*Stated task*
Can you reproduce the lines starting at the one containing "common name: Red-crested cardinal" and ending at the one containing "genus: Chamaea", swapping every "phylum" for "division" and leaving everything else as it stands?

*Material*

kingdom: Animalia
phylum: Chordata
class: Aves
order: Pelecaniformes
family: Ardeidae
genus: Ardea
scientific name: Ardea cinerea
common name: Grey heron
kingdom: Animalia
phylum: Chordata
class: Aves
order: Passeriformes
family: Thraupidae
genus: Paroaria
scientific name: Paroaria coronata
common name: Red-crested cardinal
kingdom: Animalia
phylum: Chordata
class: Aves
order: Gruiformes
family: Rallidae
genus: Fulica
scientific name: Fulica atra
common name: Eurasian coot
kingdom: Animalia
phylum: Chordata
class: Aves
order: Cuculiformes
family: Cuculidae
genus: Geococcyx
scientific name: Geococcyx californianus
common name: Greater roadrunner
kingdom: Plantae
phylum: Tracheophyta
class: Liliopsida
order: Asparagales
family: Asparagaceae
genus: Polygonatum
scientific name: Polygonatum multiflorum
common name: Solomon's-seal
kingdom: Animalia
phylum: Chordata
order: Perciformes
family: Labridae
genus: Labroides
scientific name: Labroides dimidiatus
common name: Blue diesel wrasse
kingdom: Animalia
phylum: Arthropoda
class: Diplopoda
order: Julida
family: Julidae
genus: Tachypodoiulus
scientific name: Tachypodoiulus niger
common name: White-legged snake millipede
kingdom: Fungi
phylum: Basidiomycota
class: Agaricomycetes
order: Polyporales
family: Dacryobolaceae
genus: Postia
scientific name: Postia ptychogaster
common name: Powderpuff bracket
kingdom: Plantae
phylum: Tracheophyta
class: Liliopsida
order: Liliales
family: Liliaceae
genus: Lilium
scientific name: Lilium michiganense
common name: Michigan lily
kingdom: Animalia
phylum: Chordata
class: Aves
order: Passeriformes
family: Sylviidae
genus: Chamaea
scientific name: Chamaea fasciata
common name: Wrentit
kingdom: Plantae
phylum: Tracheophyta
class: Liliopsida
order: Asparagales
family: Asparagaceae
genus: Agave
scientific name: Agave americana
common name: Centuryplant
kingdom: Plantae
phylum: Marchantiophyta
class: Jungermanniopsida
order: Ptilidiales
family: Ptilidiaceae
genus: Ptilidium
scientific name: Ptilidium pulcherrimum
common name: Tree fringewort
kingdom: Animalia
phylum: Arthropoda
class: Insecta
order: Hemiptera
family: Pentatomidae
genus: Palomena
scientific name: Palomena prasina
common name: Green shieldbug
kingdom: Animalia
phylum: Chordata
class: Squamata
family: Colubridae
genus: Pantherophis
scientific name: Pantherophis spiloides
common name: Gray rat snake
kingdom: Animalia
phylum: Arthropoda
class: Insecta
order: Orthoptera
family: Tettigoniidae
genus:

*Answer to the task*
common name: Red-crested cardinal
kingdom: Animalia
division: Chordata
class: Aves
order: Gruiformes
family: Rallidae
genus: Fulica
scientific name: Fulica atra
common name: Eurasian coot
kingdom: Animalia
division: Chordata
class: Aves
order: Cuculiformes
family: Cuculidae
genus: Geococcyx
scientific name: Geococcyx californianus
common name: Greater roadrunner
kingdom: Plantae
division: Tracheophyta
class: Liliopsida
order: Asparagales
family: Asparagaceae
genus: Polygonatum
scientific name: Polygonatum multiflorum
common name: Solomon's-seal
kingdom: Animalia
division: Chordata
order: Perciformes
family: Labridae
genus: Labroides
scientific name: Labroides dimidiatus
common name: Blue diesel wrasse
kingdom: Animalia
division: Arthropoda
class: Diplopoda
order: Julida
family: Julidae
genus: Tachypodoiulus
scientific name: Tachypodoiulus niger
common name: White-legged snake millipede
kingdom: Fungi
division: Basidiomycota
class: Agaricomycetes
order: Polyporales
family: Dacryobolaceae
genus: Postia
scientific name: Postia ptychogaster
common name: Powderpuff bracket
kingdom: Plantae
division: Tracheophyta
class: Liliopsida
order: Liliales
family: Liliaceae
genus: Lilium
scientific name: Lilium michiganense
common name: Michigan lily
kingdom: Animalia
division: Chordata
class: Aves
order: Passeriformes
family: Sylviidae
genus: Chamaea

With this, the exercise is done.